Return the listing below in full, with every line exactly as it is.

* START *

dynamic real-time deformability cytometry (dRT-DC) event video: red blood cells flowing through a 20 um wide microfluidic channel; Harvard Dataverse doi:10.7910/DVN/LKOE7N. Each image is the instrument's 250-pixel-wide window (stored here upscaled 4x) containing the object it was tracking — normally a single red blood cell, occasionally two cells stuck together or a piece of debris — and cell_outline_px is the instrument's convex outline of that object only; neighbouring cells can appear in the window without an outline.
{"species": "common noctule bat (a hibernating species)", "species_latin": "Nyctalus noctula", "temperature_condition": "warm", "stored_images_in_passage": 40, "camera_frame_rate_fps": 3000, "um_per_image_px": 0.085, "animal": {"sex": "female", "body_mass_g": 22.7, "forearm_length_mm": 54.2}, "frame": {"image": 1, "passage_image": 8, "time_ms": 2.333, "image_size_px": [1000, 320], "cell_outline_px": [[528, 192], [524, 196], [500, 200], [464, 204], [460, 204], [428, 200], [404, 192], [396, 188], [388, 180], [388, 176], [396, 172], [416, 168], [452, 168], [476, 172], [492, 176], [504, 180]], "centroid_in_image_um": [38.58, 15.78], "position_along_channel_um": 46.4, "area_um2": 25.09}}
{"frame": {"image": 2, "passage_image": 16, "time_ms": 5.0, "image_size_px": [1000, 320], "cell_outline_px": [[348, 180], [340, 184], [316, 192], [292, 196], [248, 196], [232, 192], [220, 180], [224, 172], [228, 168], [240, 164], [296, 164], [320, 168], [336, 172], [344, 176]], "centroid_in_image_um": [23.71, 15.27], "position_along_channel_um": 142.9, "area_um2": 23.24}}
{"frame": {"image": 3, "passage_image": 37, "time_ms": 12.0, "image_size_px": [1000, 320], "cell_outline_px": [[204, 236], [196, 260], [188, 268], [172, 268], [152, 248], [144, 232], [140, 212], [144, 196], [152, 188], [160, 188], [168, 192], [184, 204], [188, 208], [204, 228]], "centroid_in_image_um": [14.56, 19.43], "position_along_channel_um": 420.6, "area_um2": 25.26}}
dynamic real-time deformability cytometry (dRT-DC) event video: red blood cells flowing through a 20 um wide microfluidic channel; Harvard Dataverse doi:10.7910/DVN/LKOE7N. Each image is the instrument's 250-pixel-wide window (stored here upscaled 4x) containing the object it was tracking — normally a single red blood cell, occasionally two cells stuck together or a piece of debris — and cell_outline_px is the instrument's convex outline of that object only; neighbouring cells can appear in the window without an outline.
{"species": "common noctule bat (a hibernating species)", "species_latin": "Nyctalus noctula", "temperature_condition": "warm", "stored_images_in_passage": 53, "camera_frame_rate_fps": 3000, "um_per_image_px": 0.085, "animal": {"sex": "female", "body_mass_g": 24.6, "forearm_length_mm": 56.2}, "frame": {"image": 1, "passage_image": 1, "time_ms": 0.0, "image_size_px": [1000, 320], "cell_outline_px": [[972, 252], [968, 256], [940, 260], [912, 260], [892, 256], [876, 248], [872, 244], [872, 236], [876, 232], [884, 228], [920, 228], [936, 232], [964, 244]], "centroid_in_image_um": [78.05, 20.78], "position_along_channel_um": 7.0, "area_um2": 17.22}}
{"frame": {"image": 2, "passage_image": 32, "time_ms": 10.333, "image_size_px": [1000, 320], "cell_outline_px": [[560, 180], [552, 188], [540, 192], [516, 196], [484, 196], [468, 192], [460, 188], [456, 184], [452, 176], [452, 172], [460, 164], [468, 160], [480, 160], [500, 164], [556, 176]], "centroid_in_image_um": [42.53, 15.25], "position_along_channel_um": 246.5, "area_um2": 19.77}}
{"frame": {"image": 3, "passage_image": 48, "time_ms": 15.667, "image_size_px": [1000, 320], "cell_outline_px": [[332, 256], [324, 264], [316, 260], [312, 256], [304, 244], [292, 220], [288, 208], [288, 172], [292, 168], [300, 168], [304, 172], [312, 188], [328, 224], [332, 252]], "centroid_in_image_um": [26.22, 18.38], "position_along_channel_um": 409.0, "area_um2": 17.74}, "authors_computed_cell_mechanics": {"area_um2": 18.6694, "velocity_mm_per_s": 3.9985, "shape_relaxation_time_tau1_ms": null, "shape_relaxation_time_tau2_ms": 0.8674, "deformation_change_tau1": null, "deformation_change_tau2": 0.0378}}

* END *

- **Task solution**:
dynamic real-time deformability cytometry (dRT-DC) event video: red blood cells flowing through a 20 um wide microfluidic channel; Harvard Dataverse doi:10.7910/DVN/LKOE7N. Each image is the instrument's 250-pixel-wide window (stored here upscaled 4x) containing the object it was tracking — normally a single red blood cell, occasionally two cells stuck together or a piece of debris — and cell_outline_px is the instrument's convex outline of that object only; neighbouring cells can appear in the window without an outline.
{"species": "common noctule bat (a hibernating species)", "species_latin": "Nyctalus noctula", "temperature_condition": "warm", "stored_images_in_passage": 40, "camera_frame_rate_fps": 3000, "um_per_image_px": 0.085, "animal": {"sex": "female", "body_mass_g": 22.7, "forearm_length_mm": 54.2}, "frame": {"image": 1, "passage_image": 8, "time_ms": 2.333, "image_size_px": [1000, 320], "cell_outline_px": [[528, 192], [524, 196], [500, 200], [464, 204], [460, 204], [428, 200], [404, 192], [396, 188], [388, 180], [388, 176], [396, 172], [416, 168], [452, 168], [476, 172], [492, 176], [504, 180]], "centroid_in_image_um": [38.58, 15.78], "position_along_channel_um": 46.4, "area_um2": 25.09}}
{"frame": {"image": 2, "passage_image": 16, "time_ms": 5.0, "image_size_px": [1000, 320], "cell_outline_px": [[348, 180], [340, 184], [316, 192], [292, 196], [248, 196], [232, 192], [220, 180], [224, 172], [228, 168], [240, 164], [296, 164], [320, 168], [336, 172], [344, 176]], "centroid_in_image_um": [23.71, 15.27], "position_along_channel_um": 142.9, "area_um2": 23.24}}
{"frame": {"image": 3, "passage_image": 37, "time_ms": 12.0, "image_size_px": [1000, 320], "cell_outline_px": [[204, 236], [196, 260], [188, 268], [172, 268], [152, 248], [144, 232], [140, 212], [144, 196], [152, 188], [160, 188], [168, 192], [184, 204], [188, 208], [204, 228]], "centroid_in_image_um": [14.56, 19.43], "position_along_channel_um": 420.6, "area_um2": 25.26}}
dynamic real-time deformability cytometry (dRT-DC) event video: red blood cells flowing through a 20 um wide microfluidic channel; Harvard Dataverse doi:10.7910/DVN/LKOE7N. Each image is the instrument's 250-pixel-wide window (stored here upscaled 4x) containing the object it was tracking — normally a single red blood cell, occasionally two cells stuck together or a piece of debris — and cell_outline_px is the instrument's convex outline of that object only; neighbouring cells can appear in the window without an outline.
{"species": "common noctule bat (a hibernating species)", "species_latin": "Nyctalus noctula", "temperature_condition": "warm", "stored_images_in_passage": 53, "camera_frame_rate_fps": 3000, "um_per_image_px": 0.085, "animal": {"sex": "female", "body_mass_g": 24.6, "forearm_length_mm": 56.2}, "frame": {"image": 1, "passage_image": 1, "time_ms": 0.0, "image_size_px": [1000, 320], "cell_outline_px": [[972, 252], [968, 256], [940, 260], [912, 260], [892, 256], [876, 248], [872, 244], [872, 236], [876, 232], [884, 228], [920, 228], [936, 232], [964, 244]], "centroid_in_image_um": [78.05, 20.78], "position_along_channel_um": 7.0, "area_um2": 17.22}}
{"frame": {"image": 2, "passage_image": 32, "time_ms": 10.333, "image_size_px": [1000, 320], "cell_outline_px": [[560, 180], [552, 188], [540, 192], [516, 196], [484, 196], [468, 192], [460, 188], [456, 184], [452, 176], [452, 172], [460, 164], [468, 160], [480, 160], [500, 164], [556, 176]], "centroid_in_image_um": [42.53, 15.25], "position_along_channel_um": 246.5, "area_um2": 19.77}}
{"frame": {"image": 3, "passage_image": 48, "time_ms": 15.667, "image_size_px": [1000, 320], "cell_outline_px": [[332, 256], [324, 264], [316, 260], [312, 256], [304, 244], [292, 220], [288, 208], [288, 172], [292, 168], [300, 168], [304, 172], [312, 188], [328, 224], [332, 252]], "centroid_in_image_um": [26.22, 18.38], "position_along_channel_um": 409.0, "area_um2": 17.74}, "authors_computed_cell_mechanics": {"area_um2": 18.6694, "velocity_mm_per_s": 3.9985, "shape_relaxation_time_tau1_ms": null, "shape_relaxation_time_tau2_ms": 0.8674, "deformation_change_tau1": null, "deformation_change_tau2": 0.0378}}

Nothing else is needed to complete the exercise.